Meeting Jesus Again for the First Time
December 19, 2004

Reverend Barry Bloom

 
Hymns: Opening, O Come, O Come Emmanuel, #225.
Closing, Deck the Halls, #235
Reading: The Work of Christmas, #615

ll of my waking life, I have felt ambivalence toward Jesus Christ. Growing up in my safe, boring Protestant church, in which my great grandparents, my grandparents, and my parents had all taught Sunday School, I was assured over and over that Jesus Christ was the son of God who was born of a virgin, that as a part of the Trinity of Father, Son, and Holy Spirit he was God incarnate, God made flesh, and that he died on the cross to absolve our sins, even mine, and 3 days later he rose from the dead and, after talking with his disciples and family, ascended to heaven to sit at the right hand of God, his father, there to rule for eternity.

I never bought it. I tried. If all those around me could believe the story, why couldn’t I?? I felt different, weird. I also became accustomed to a certain level of embarrassment when Jesus name was raised, a certain kind of discomfort that told me it WAS important to me, though I wanted to pretend it was not. To pay attention, even though I didn’t want to. Then I grew up and out of the Christian Church and into Unitarian-Universalism and it REALLY got confusing.

● **WORK TASK A**
Format the rows as a JSON list of strings, starting at the first row and running up to and including the line with "0.032886, 0.977827, -0.818796]]". Use one string per line and leave out blank lines.

● **EXCERPTED DATA**
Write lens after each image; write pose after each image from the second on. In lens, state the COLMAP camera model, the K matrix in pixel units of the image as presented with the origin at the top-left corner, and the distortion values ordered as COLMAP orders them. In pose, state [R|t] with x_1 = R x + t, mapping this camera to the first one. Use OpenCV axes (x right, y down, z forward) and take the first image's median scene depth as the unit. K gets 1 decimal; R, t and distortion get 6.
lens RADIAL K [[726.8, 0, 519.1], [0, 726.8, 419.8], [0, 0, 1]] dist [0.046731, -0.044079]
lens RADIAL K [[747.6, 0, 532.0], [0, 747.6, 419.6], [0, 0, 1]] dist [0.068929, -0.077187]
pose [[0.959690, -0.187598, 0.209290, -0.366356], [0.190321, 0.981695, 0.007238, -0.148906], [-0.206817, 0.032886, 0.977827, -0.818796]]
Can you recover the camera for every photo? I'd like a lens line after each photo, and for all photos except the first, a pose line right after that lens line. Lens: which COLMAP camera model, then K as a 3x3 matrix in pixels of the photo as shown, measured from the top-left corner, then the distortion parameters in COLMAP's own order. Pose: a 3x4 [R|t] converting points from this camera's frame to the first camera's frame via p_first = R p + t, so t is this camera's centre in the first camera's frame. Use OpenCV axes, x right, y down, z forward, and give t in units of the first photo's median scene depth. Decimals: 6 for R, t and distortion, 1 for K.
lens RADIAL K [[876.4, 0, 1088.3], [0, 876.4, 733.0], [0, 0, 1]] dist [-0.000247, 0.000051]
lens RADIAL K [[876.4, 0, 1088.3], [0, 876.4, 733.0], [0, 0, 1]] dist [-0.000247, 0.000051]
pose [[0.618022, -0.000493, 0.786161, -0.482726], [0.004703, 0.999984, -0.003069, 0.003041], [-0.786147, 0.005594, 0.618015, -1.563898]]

● **WORK TASK B**
Rewrite the sermon from "Reverend Barry Bloom" up to and including "rule for eternity.", putting "Bible class" in place of "Sunday School".

● **WRITTEN REPLY A**
[
  "Write lens after each image; write pose after each image from the second on. In lens, state the COLMAP camera model, the K matrix in pixel units of the image as presented with the origin at the top-left corner, and the distortion values ordered as COLMAP orders them. In pose, state [R|t] with x_1 = R x + t, mapping this camera to the first one. Use OpenCV axes (x right, y down, z forward) and take the first image's median scene depth as the unit. K gets 1 decimal; R, t and distortion get 6.",
  "lens RADIAL K [[726.8, 0, 519.1], [0, 726.8, 419.8], [0, 0, 1]] dist [0.046731, -0.044079]",
  "lens RADIAL K [[747.6, 0, 532.0], [0, 747.6, 419.6], [0, 0, 1]] dist [0.068929, -0.077187]",
  "pose [[0.959690, -0.187598, 0.209290, -0.366356], [0.190321, 0.981695, 0.007238, -0.148906], [-0.206817, 0.032886, 0.977827, -0.818796]]"
]

● **WRITTEN REPLY B**
Reverend Barry Bloom

 
Hymns: Opening, O Come, O Come Emmanuel, #225.
Closing, Deck the Halls, #235
Reading: The Work of Christmas, #615

ll of my waking life, I have felt ambivalence toward Jesus Christ. Growing up in my safe, boring Protestant church, in which my great grandparents, my grandparents, and my parents had all taught Bible class, I was assured over and over that Jesus Christ was the son of God who was born of a virgin, that as a part of the Trinity of Father, Son, and Holy Spirit he was God incarnate, God made flesh, and that he died on the cross to absolve our sins, even mine, and 3 days later he rose from the dead and, after talking with his disciples and family, ascended to heaven to sit at the right hand of God, his father, there to rule for eternity.